The possibility that the system self-destructs (becomes mad) cannot be excluded. That is a risk involved in intelligence/creativity.
Sophisticated knowledge has a high efficiency but a low universality. It is special and will “miss” many features of the data it processes (i.e. it has blind spots). On the other hand, it is efficient, which means that it allows large amounts of data to be processed. The processing of large amounts of data in a short time means that only a limited subset of the properties of that data can be considered, making analysis shallow.
Simple knowledge, on the other hand, has a high universality but a low efficiency. It allows for new features of data to be discovered. It therefore has the potential of a deep analysis that does not miss properties, but it has a low efficiency and can only process small amounts of data at a time, since applying it to large sets of data leads to combinatorial explosions.
The simple knowledge is what is called “reflection basis” in K. Ammon’s dissertation. (see Ammon, Kurt: “The Automatic Development of Concepts and Methods“, Doctoral Dissertation, University of Hamburg, 1987).

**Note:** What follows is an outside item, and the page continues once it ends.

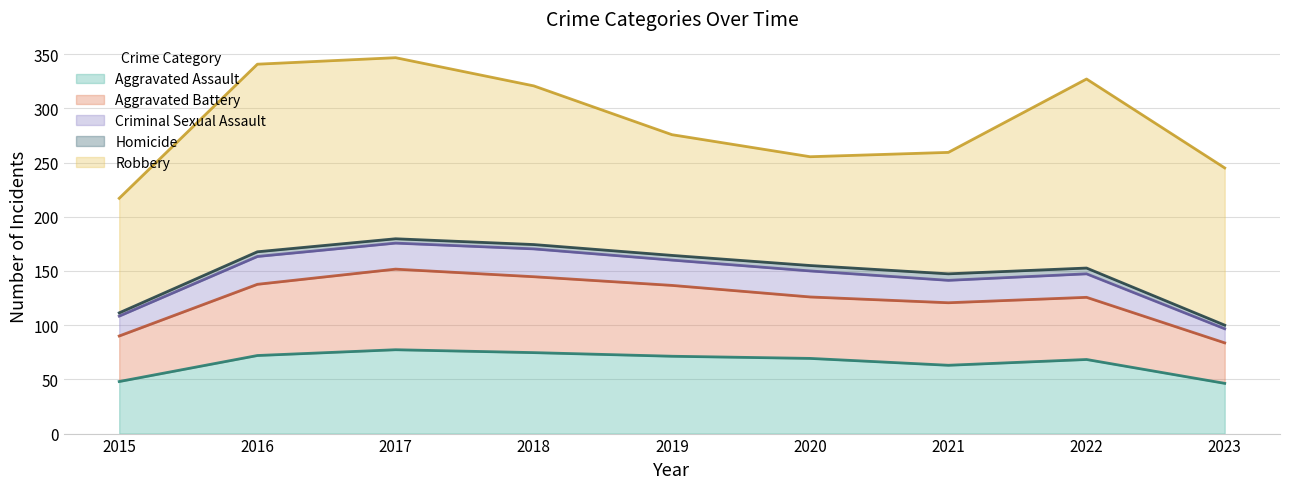

What is the lowest value of the Aggravated Assault series?

46.3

New knowledge forms by incorporating information from data into the knowledge base. This might occasionally happen through the application of sophisticated knowledge but most of the time is the result of applying simple knowledge to small amounts of data, leading to the discovery novel (from the system’s point of view) properties of the data. As a result, new more sophisticated knowledge forms. This knowledge is special and more efficient.
The small amounts of data that are processed by simple knowledge might be input data from the input stream, but might also be chunks of knowledge that are experimentally plugged together in different ways and then experimentally applied to the input stream (perhaps in its entirety). This might occasionally lead to sudden changes of perception (e.g. changing from two-dimensional vision to three-dimensional vision). Successful (i.e. efficient) structures are then retained. This is a way of incorporating information from the environment into the system.

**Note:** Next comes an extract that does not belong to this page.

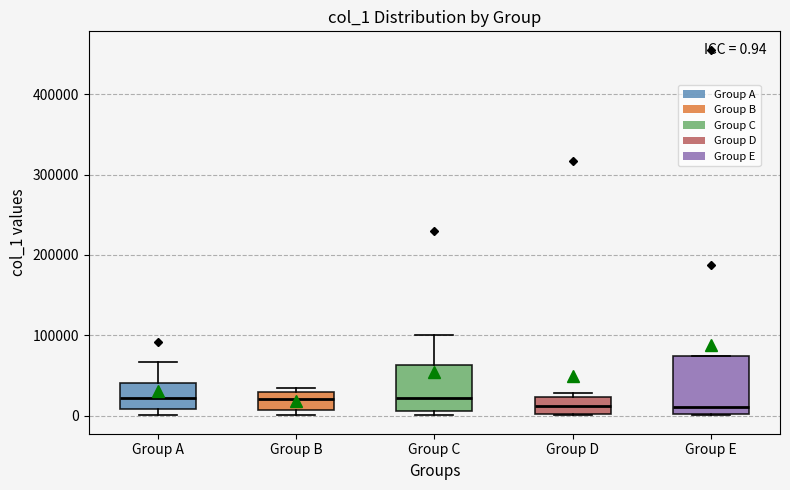

Comparing the boxes themselves (not the whiskers), which one is the tallest?

Group E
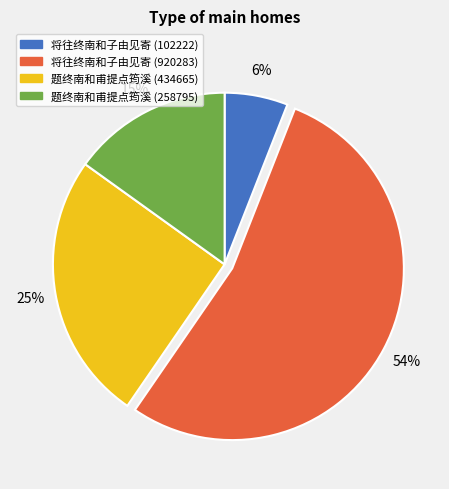

Rank the categories by value from lowest to highest.

将往终南和子由见寄 (102222), 题终南和甫提点筠溪 (258795), 题终南和甫提点筠溪 (434665), 将往终南和子由见寄 (920283)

The total universality of a creative system lies in the emptiness of its core (i.e. there is no fixed, i.e. unchangeable, special knowledge restricting what it can do).
The trade-of between efficiency and generality is a special case of (or another way of expressing) the trade of between explicitness/exactness and generality described in https://creativisticphilosophy.wordpress.com/2013/10/12/the-trade-off-between-explicitness-and-generality/. A result of it is that there is a fundamental limit to how intelligent a system can become.
Sophisticated knowledge can be used to filter out expected components from the data stream, leaving the surprising parts that can then be analyzed by less sophisticated knowledge. The end result might be more comprehensive sophisticated knowledge where the previously surprising data becomes expected data.
(A lot of this is already contained in K. Ammon’s dissertation in one form or another).